When the coroner discovers that the dead woman’s cause of death was a blunt force trauma to the back of the skull from a vodka bottle, there is an uproar across the city by both the homeless community and the wealthy members of the golf club to solve this brutal murder. But when the bodies of two more homeless people are found in the same area with the same death causing injuries, then the pressure is on Toronto police homicide squad detectives Ari Greene and Daniel Kennicott to investigate the murders and catch the perpetrator before it explodes into a full blown killing spree against the city’s less fortunate residents.

What I liked about this book is how its double barrel purpose of solving a string of murders and creating awareness of the plight of a major city’s homeless population practically grabs your attention from page 1. In fact, it almost reads like a script from an episode of “Law and Order” (doesn’t matter which spin-off from that TV franchise that first comes to mind).

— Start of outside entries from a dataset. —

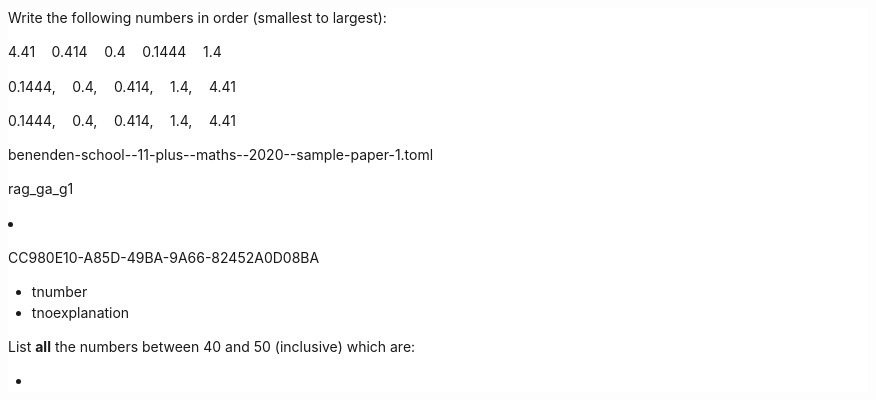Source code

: Write the following numbers in order (smallest to largest):

$4.41 \quad  0.414 \quad  0.4 \quad  0.1444 \quad  1.4$

</div>
<div class='workings'>
<div class='working'>

$0.1444, \quad  0.4, \quad  0.414, \quad  1.4, \quad  4.41$

</div>
</div>
<div class='answers'>
<div class='answer'>

$0.1444, \quad  0.4, \quad  0.414, \quad  1.4, \quad  4.41$

</div>
</div>

<div class='papername'>
<p>benenden-school--11-plus--maths--2020--sample-paper-1.toml</p>
</div>
<div class='rag'>
<p>rag_ga_g1</p>
</div>
</div>
</li>
<li>
<div class='question_envelope rag_ga_g1 question'>
<div class='uuid'>
<p>CC980E10-A85D-49BA-9A66-82452A0D08BA</p>
</div>
<div class='topics'>
<ul>
<li>
tnumber
</li>
<li>
tnoexplanation
</li>
</ul>
</div>
<div class='question question'>

List **all** the numbers between $40$ and $50$ (inclusive) which are:

</div>


<ul class='subquestion TODO'>
<li>
<div class='question_envelope rag_red subquestion'>
<div class='topics'>
<ul>
</ul>
</div>
<div class='question subquestion'>
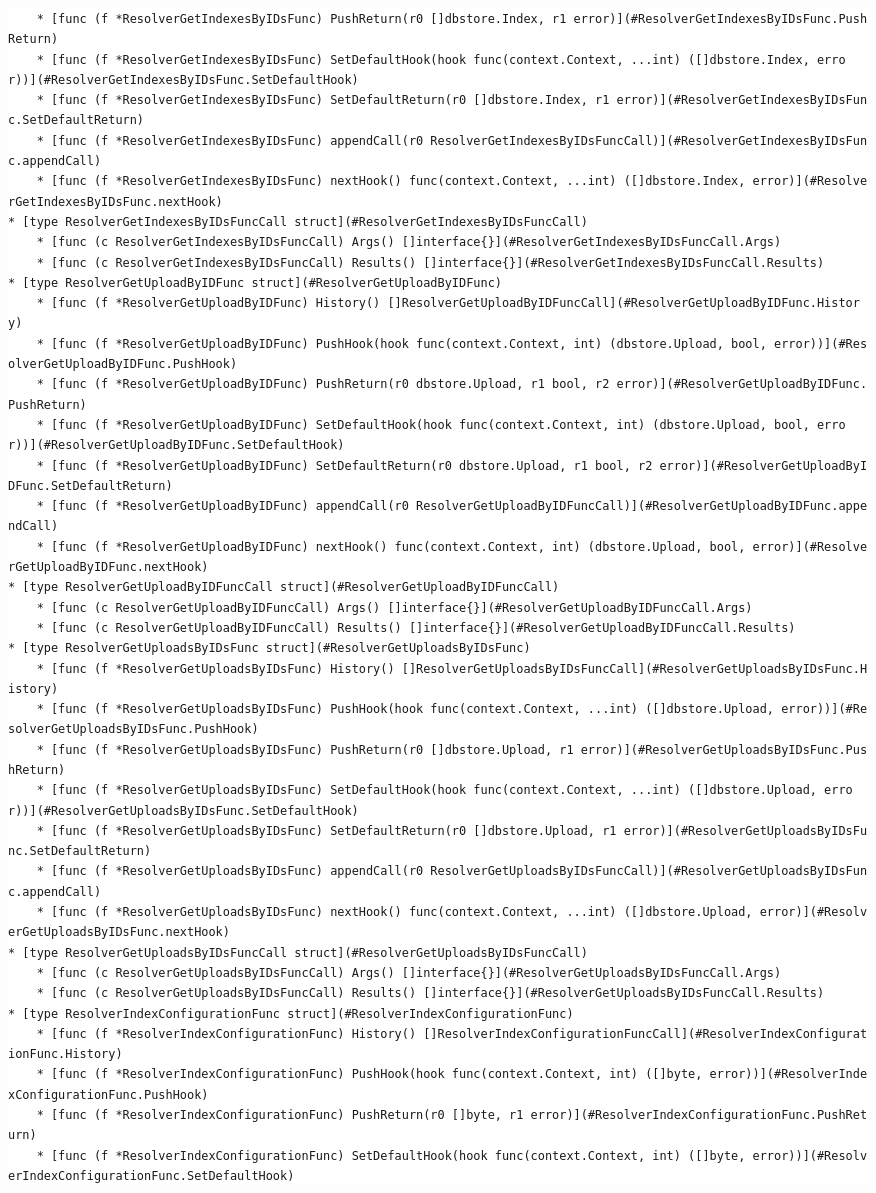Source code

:         * [func (f *ResolverGetIndexesByIDsFunc) PushReturn(r0 []dbstore.Index, r1 error)](#ResolverGetIndexesByIDsFunc.PushReturn)
        * [func (f *ResolverGetIndexesByIDsFunc) SetDefaultHook(hook func(context.Context, ...int) ([]dbstore.Index, error))](#ResolverGetIndexesByIDsFunc.SetDefaultHook)
        * [func (f *ResolverGetIndexesByIDsFunc) SetDefaultReturn(r0 []dbstore.Index, r1 error)](#ResolverGetIndexesByIDsFunc.SetDefaultReturn)
        * [func (f *ResolverGetIndexesByIDsFunc) appendCall(r0 ResolverGetIndexesByIDsFuncCall)](#ResolverGetIndexesByIDsFunc.appendCall)
        * [func (f *ResolverGetIndexesByIDsFunc) nextHook() func(context.Context, ...int) ([]dbstore.Index, error)](#ResolverGetIndexesByIDsFunc.nextHook)
    * [type ResolverGetIndexesByIDsFuncCall struct](#ResolverGetIndexesByIDsFuncCall)
        * [func (c ResolverGetIndexesByIDsFuncCall) Args() []interface{}](#ResolverGetIndexesByIDsFuncCall.Args)
        * [func (c ResolverGetIndexesByIDsFuncCall) Results() []interface{}](#ResolverGetIndexesByIDsFuncCall.Results)
    * [type ResolverGetUploadByIDFunc struct](#ResolverGetUploadByIDFunc)
        * [func (f *ResolverGetUploadByIDFunc) History() []ResolverGetUploadByIDFuncCall](#ResolverGetUploadByIDFunc.History)
        * [func (f *ResolverGetUploadByIDFunc) PushHook(hook func(context.Context, int) (dbstore.Upload, bool, error))](#ResolverGetUploadByIDFunc.PushHook)
        * [func (f *ResolverGetUploadByIDFunc) PushReturn(r0 dbstore.Upload, r1 bool, r2 error)](#ResolverGetUploadByIDFunc.PushReturn)
        * [func (f *ResolverGetUploadByIDFunc) SetDefaultHook(hook func(context.Context, int) (dbstore.Upload, bool, error))](#ResolverGetUploadByIDFunc.SetDefaultHook)
        * [func (f *ResolverGetUploadByIDFunc) SetDefaultReturn(r0 dbstore.Upload, r1 bool, r2 error)](#ResolverGetUploadByIDFunc.SetDefaultReturn)
        * [func (f *ResolverGetUploadByIDFunc) appendCall(r0 ResolverGetUploadByIDFuncCall)](#ResolverGetUploadByIDFunc.appendCall)
        * [func (f *ResolverGetUploadByIDFunc) nextHook() func(context.Context, int) (dbstore.Upload, bool, error)](#ResolverGetUploadByIDFunc.nextHook)
    * [type ResolverGetUploadByIDFuncCall struct](#ResolverGetUploadByIDFuncCall)
        * [func (c ResolverGetUploadByIDFuncCall) Args() []interface{}](#ResolverGetUploadByIDFuncCall.Args)
        * [func (c ResolverGetUploadByIDFuncCall) Results() []interface{}](#ResolverGetUploadByIDFuncCall.Results)
    * [type ResolverGetUploadsByIDsFunc struct](#ResolverGetUploadsByIDsFunc)
        * [func (f *ResolverGetUploadsByIDsFunc) History() []ResolverGetUploadsByIDsFuncCall](#ResolverGetUploadsByIDsFunc.History)
        * [func (f *ResolverGetUploadsByIDsFunc) PushHook(hook func(context.Context, ...int) ([]dbstore.Upload, error))](#ResolverGetUploadsByIDsFunc.PushHook)
        * [func (f *ResolverGetUploadsByIDsFunc) PushReturn(r0 []dbstore.Upload, r1 error)](#ResolverGetUploadsByIDsFunc.PushReturn)
        * [func (f *ResolverGetUploadsByIDsFunc) SetDefaultHook(hook func(context.Context, ...int) ([]dbstore.Upload, error))](#ResolverGetUploadsByIDsFunc.SetDefaultHook)
        * [func (f *ResolverGetUploadsByIDsFunc) SetDefaultReturn(r0 []dbstore.Upload, r1 error)](#ResolverGetUploadsByIDsFunc.SetDefaultReturn)
        * [func (f *ResolverGetUploadsByIDsFunc) appendCall(r0 ResolverGetUploadsByIDsFuncCall)](#ResolverGetUploadsByIDsFunc.appendCall)
        * [func (f *ResolverGetUploadsByIDsFunc) nextHook() func(context.Context, ...int) ([]dbstore.Upload, error)](#ResolverGetUploadsByIDsFunc.nextHook)
    * [type ResolverGetUploadsByIDsFuncCall struct](#ResolverGetUploadsByIDsFuncCall)
        * [func (c ResolverGetUploadsByIDsFuncCall) Args() []interface{}](#ResolverGetUploadsByIDsFuncCall.Args)
        * [func (c ResolverGetUploadsByIDsFuncCall) Results() []interface{}](#ResolverGetUploadsByIDsFuncCall.Results)
    * [type ResolverIndexConfigurationFunc struct](#ResolverIndexConfigurationFunc)
        * [func (f *ResolverIndexConfigurationFunc) History() []ResolverIndexConfigurationFuncCall](#ResolverIndexConfigurationFunc.History)
        * [func (f *ResolverIndexConfigurationFunc) PushHook(hook func(context.Context, int) ([]byte, error))](#ResolverIndexConfigurationFunc.PushHook)
        * [func (f *ResolverIndexConfigurationFunc) PushReturn(r0 []byte, r1 error)](#ResolverIndexConfigurationFunc.PushReturn)
        * [func (f *ResolverIndexConfigurationFunc) SetDefaultHook(hook func(context.Context, int) ([]byte, error))](#ResolverIndexConfigurationFunc.SetDefaultHook)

But this time, it’s not just the police and the lawyers who are on the case, but a number of other characters that are not directly involved in law enforcement, but somehow have a stake in this particular crime.

There’s Alison Greene, Detective Greene’s British-born daughter who works as a crusading reporter for a Toronto TV station’s nightly newscast, who makes it her mission to report on – and comprehend – the seamy side of the extreme poverty that plagues Toronto. Then there’s Dr. Burns, a fervent activist for the homeless who wants to publicize this cause through Alison’s daily news reports. And on a more poignant side, there’s Nancy Parish, a Toronto lawyer whose close friend from law school – Melissa – because of her mental health issues, ends up divorced from her marriage to a wealthy and social climbing Toronto city councillor and estranged from her daughter; and to add insult to injury, her former law school best friend Lydia ends up marrying her ex-husband. All of this emotional trauma forces Melissa onto the streets, and ends up tragically when her dead body is found on the banks of the Humber.

Rotenberg takes these subplots and neatly brings them all together towards the capture of the murderer, and practically each character contributes towards the satisfying denouement that concludes Downfall. As well, his grim descriptions of Toronto’s underbelly brings out the sad fact of how the plight of the homeless population taints the city’s image as Canada’s largest city.

Downfall is a gripping detective thriller that explicitly exposes the division between rich and poor, but also brings to light of the tragedy of being homeless and dispossessed that should not be treated as a social burden, but as a national emergency.